┌──
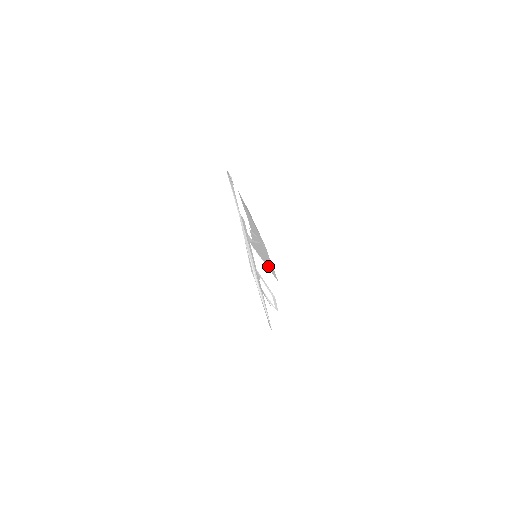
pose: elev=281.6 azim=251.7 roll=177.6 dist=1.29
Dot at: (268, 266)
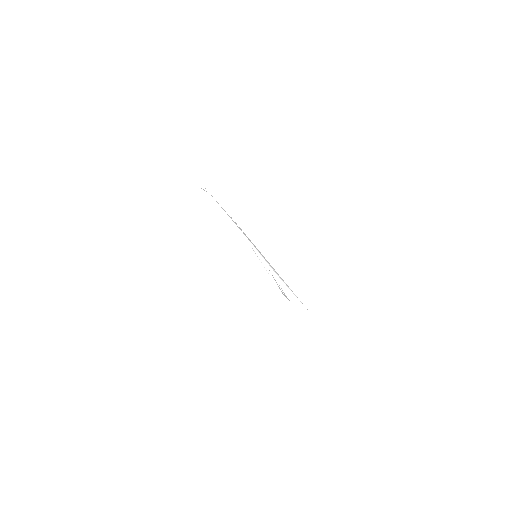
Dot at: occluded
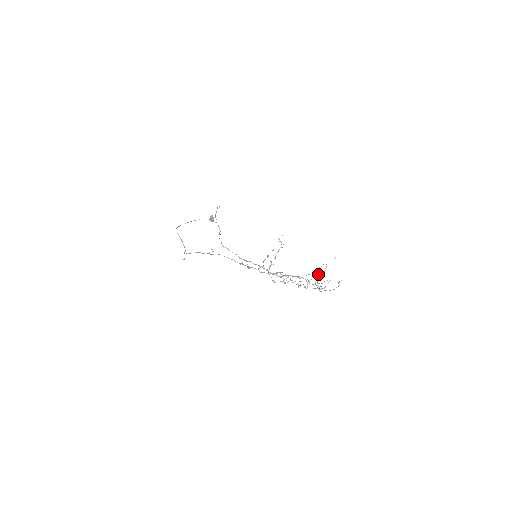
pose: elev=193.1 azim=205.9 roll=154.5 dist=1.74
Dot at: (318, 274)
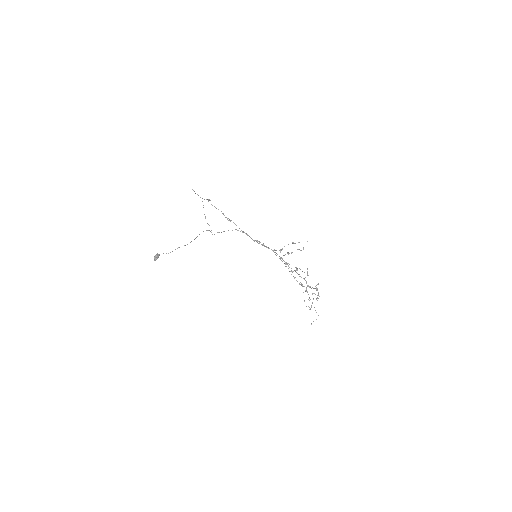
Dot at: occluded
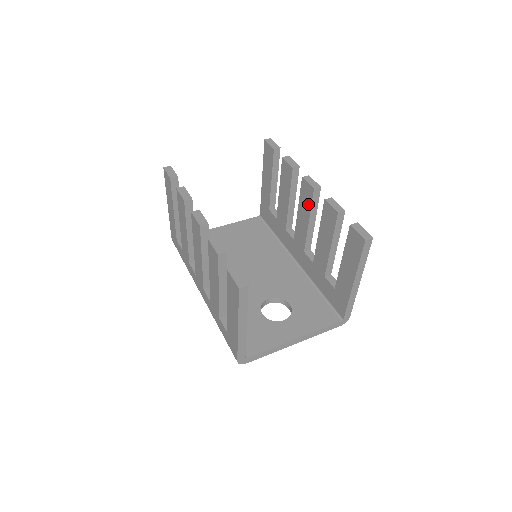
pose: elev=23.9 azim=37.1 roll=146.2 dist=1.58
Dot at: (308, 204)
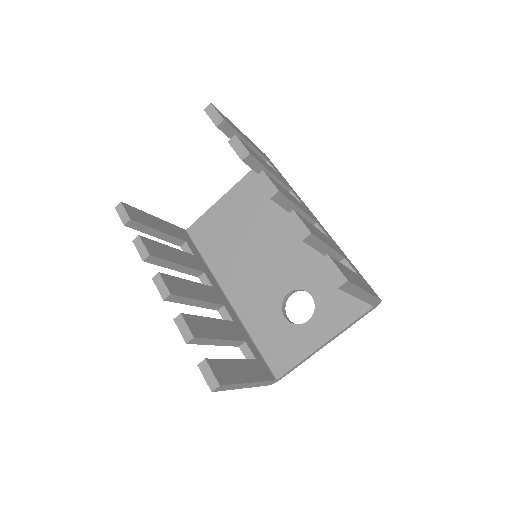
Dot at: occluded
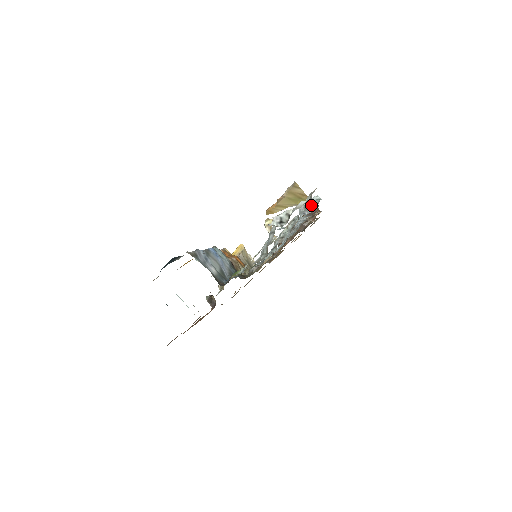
└──
■ **Exercise brief**:
Return every line above in which the string "dist" appears. Case counts, so uppercase and lowercase letters do not match each other.

■ **Answer below**:
pose: elev=281.6 azim=251.7 roll=177.6 dist=1.29
pose: elev=193.1 azim=205.9 roll=154.5 dist=1.74
pose: elev=23.9 azim=37.1 roll=146.2 dist=1.58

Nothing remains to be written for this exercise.